- WORK ORDER
After locating the line that contains "Add Projects, status: Not started -> Done" in the records below, write out exactly that line and each line after it through the one that contains "RO-267, status: Todo -> Done", and nothing else.

[Excerpts from a dataset]
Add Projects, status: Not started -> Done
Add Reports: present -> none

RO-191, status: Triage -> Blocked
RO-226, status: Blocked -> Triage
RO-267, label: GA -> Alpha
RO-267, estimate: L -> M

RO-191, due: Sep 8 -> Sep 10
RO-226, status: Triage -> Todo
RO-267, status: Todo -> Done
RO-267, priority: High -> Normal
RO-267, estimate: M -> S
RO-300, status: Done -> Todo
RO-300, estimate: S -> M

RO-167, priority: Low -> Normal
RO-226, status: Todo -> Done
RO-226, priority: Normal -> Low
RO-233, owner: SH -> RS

...

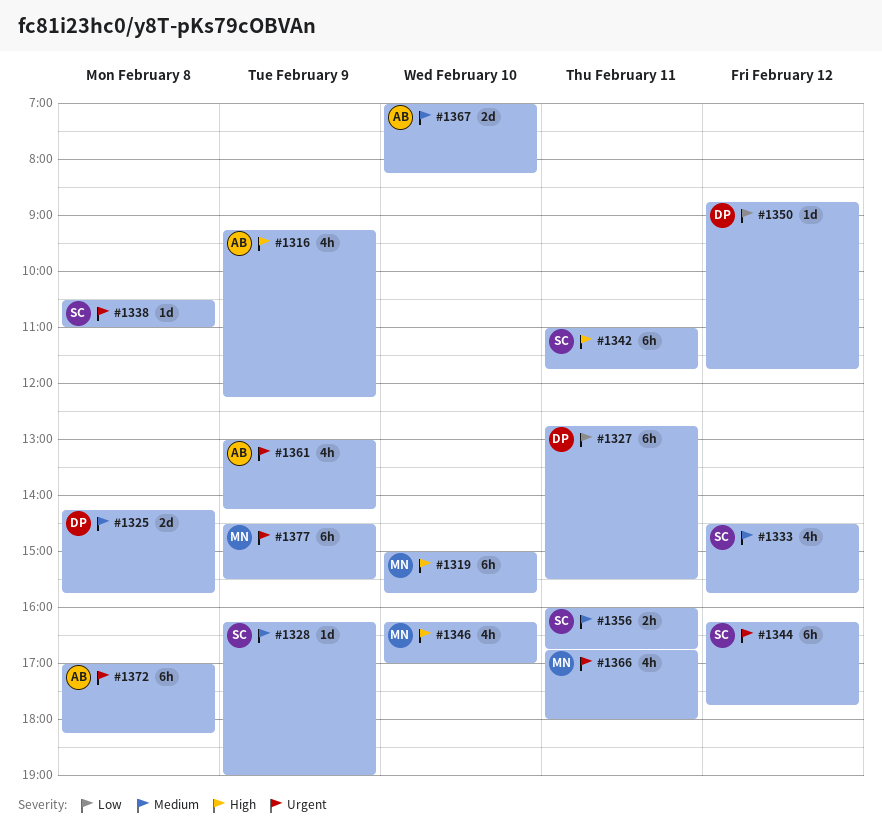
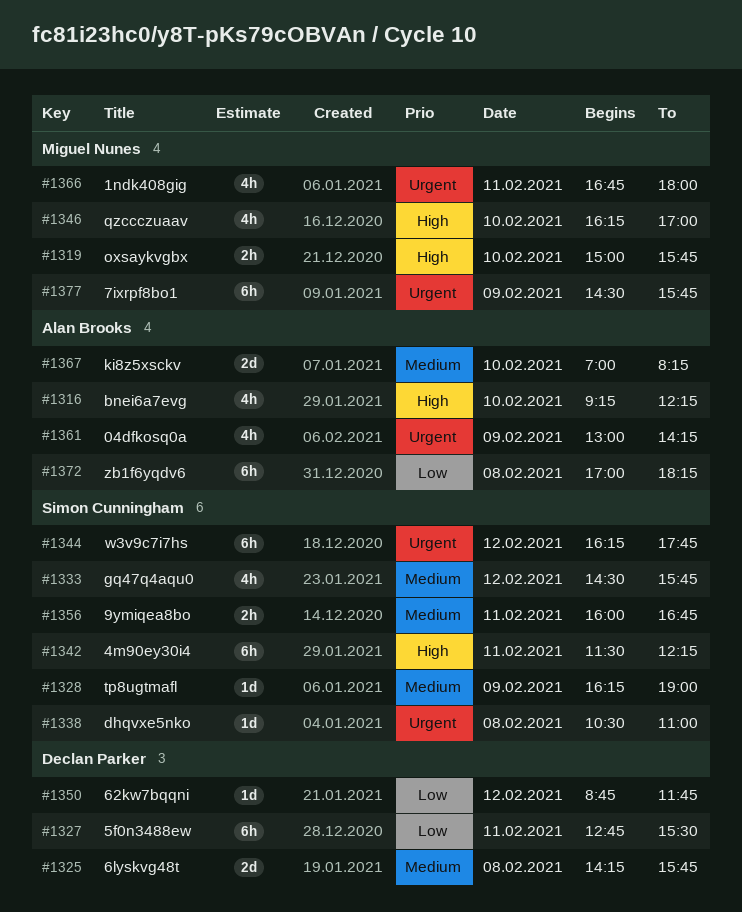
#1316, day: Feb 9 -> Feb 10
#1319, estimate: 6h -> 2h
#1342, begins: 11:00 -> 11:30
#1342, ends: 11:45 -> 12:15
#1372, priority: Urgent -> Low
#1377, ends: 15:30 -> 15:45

- YOUR SOLUTION
Add Projects, status: Not started -> Done
Add Reports: present -> none

RO-191, status: Triage -> Blocked
RO-226, status: Blocked -> Triage
RO-267, label: GA -> Alpha
RO-267, estimate: L -> M

RO-191, due: Sep 8 -> Sep 10
RO-226, status: Triage -> Todo
RO-267, status: Todo -> Done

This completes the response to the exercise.